Recorded data:
*** Begin section ***
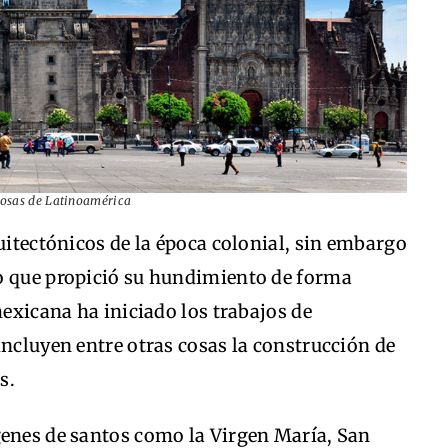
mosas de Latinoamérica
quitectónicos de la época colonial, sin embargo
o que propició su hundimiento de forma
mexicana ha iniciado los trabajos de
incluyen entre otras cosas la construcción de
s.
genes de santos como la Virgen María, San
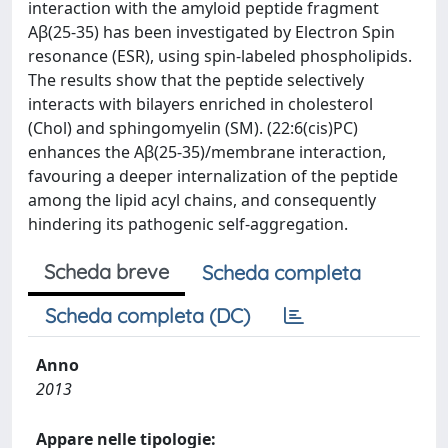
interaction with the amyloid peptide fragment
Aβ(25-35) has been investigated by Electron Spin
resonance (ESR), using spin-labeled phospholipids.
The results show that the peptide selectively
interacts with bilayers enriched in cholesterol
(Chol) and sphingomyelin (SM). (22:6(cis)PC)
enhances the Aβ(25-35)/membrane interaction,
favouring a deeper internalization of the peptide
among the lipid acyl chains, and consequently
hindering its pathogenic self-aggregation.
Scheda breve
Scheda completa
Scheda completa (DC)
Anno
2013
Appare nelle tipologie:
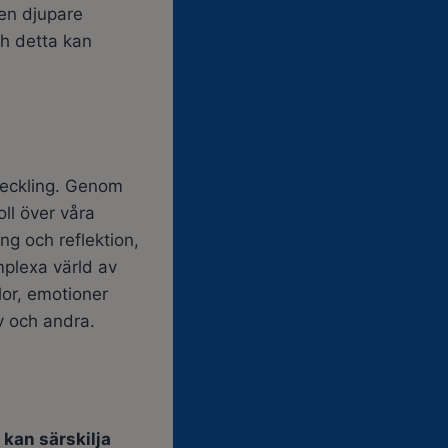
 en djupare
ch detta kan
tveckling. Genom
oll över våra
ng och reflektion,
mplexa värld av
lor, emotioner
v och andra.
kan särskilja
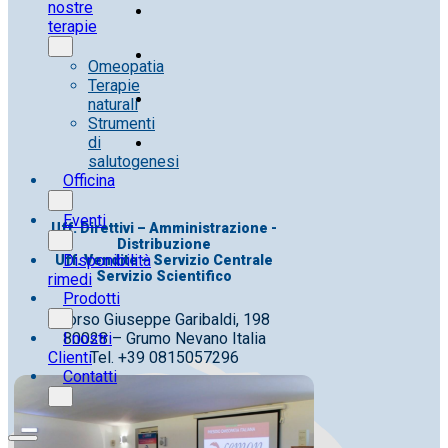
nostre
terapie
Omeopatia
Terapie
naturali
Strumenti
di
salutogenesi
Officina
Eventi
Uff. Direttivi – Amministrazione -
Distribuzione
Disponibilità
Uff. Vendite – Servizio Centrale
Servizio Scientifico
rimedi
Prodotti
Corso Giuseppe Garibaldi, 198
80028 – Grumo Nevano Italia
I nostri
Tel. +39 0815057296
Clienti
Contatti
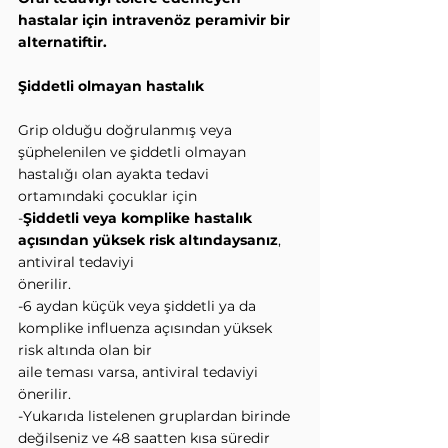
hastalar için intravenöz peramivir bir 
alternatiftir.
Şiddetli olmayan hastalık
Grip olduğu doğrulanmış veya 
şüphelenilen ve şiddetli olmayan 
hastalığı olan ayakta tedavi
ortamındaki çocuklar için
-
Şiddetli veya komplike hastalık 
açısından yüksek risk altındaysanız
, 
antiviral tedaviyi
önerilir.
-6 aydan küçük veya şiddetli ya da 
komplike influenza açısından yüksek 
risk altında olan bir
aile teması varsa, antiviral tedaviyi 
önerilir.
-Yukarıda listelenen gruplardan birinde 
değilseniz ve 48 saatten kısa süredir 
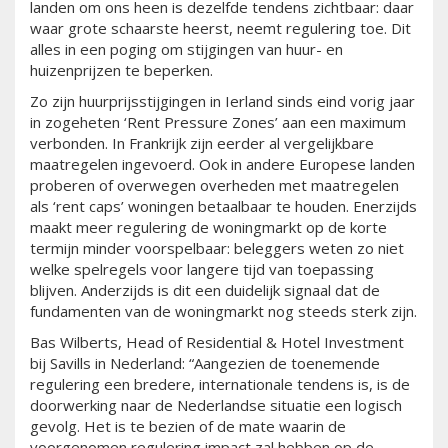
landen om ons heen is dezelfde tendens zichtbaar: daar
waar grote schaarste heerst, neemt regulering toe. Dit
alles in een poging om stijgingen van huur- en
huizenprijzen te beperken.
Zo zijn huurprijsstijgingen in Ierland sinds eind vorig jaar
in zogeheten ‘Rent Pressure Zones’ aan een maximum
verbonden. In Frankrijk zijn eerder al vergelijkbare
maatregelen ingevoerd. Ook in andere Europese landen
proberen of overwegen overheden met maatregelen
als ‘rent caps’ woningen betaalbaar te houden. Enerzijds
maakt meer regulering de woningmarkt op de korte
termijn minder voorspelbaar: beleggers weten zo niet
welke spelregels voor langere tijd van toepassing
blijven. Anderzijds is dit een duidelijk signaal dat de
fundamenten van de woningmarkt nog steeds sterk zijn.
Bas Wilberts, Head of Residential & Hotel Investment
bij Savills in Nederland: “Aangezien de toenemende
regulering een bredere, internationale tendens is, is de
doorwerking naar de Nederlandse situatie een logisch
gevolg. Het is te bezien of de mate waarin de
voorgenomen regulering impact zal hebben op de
*** End section ***
What to work on: So that the copy stays exact, reproduce each record word for word and leave its images out.

Exercise answer:
mosas de Latinoamérica
quitectónicos de la época colonial, sin embargo
o que propició su hundimiento de forma
mexicana ha iniciado los trabajos de
incluyen entre otras cosas la construcción de
s.
genes de santos como la Virgen María, San
interaction with the amyloid peptide fragment
Aβ(25-35) has been investigated by Electron Spin
resonance (ESR), using spin-labeled phospholipids.
The results show that the peptide selectively
interacts with bilayers enriched in cholesterol
(Chol) and sphingomyelin (SM). (22:6(cis)PC)
enhances the Aβ(25-35)/membrane interaction,
favouring a deeper internalization of the peptide
among the lipid acyl chains, and consequently
hindering its pathogenic self-aggregation.
Scheda breve
Scheda completa
Scheda completa (DC)
Anno
2013
Appare nelle tipologie:
 en djupare
ch detta kan
tveckling. Genom
oll över våra
ng och reflektion,
mplexa värld av
lor, emotioner
v och andra.
kan särskilja
nostre
terapie
Omeopatia
Terapie
naturali
Strumenti
di
salutogenesi
Officina
Eventi
Uff. Direttivi – Amministrazione -
Distribuzione
Disponibilità
Uff. Vendite – Servizio Centrale
Servizio Scientifico
rimedi
Prodotti
Corso Giuseppe Garibaldi, 198
80028 – Grumo Nevano Italia
I nostri
Tel. +39 0815057296
Clienti
Contatti
hastalar için intravenöz peramivir bir 
alternatiftir.
Şiddetli olmayan hastalık
Grip olduğu doğrulanmış veya 
şüphelenilen ve şiddetli olmayan 
hastalığı olan ayakta tedavi
ortamındaki çocuklar için
-
Şiddetli veya komplike hastalık 
açısından yüksek risk altındaysanız
, 
antiviral tedaviyi
önerilir.
-6 aydan küçük veya şiddetli ya da 
komplike influenza açısından yüksek 
risk altında olan bir
aile teması varsa, antiviral tedaviyi 
önerilir.
-Yukarıda listelenen gruplardan birinde 
değilseniz ve 48 saatten kısa süredir 
landen om ons heen is dezelfde tendens zichtbaar: daar
waar grote schaarste heerst, neemt regulering toe. Dit
alles in een poging om stijgingen van huur- en
huizenprijzen te beperken.
Zo zijn huurprijsstijgingen in Ierland sinds eind vorig jaar
in zogeheten ‘Rent Pressure Zones’ aan een maximum
verbonden. In Frankrijk zijn eerder al vergelijkbare
maatregelen ingevoerd. Ook in andere Europese landen
proberen of overwegen overheden met maatregelen
als ‘rent caps’ woningen betaalbaar te houden. Enerzijds
maakt meer regulering de woningmarkt op de korte
termijn minder voorspelbaar: beleggers weten zo niet
welke spelregels voor langere tijd van toepassing
blijven. Anderzijds is dit een duidelijk signaal dat de
fundamenten van de woningmarkt nog steeds sterk zijn.
Bas Wilberts, Head of Residential & Hotel Investment
bij Savills in Nederland: “Aangezien de toenemende
regulering een bredere, internationale tendens is, is de
doorwerking naar de Nederlandse situatie een logisch
gevolg. Het is te bezien of de mate waarin de
voorgenomen regulering impact zal hebben op de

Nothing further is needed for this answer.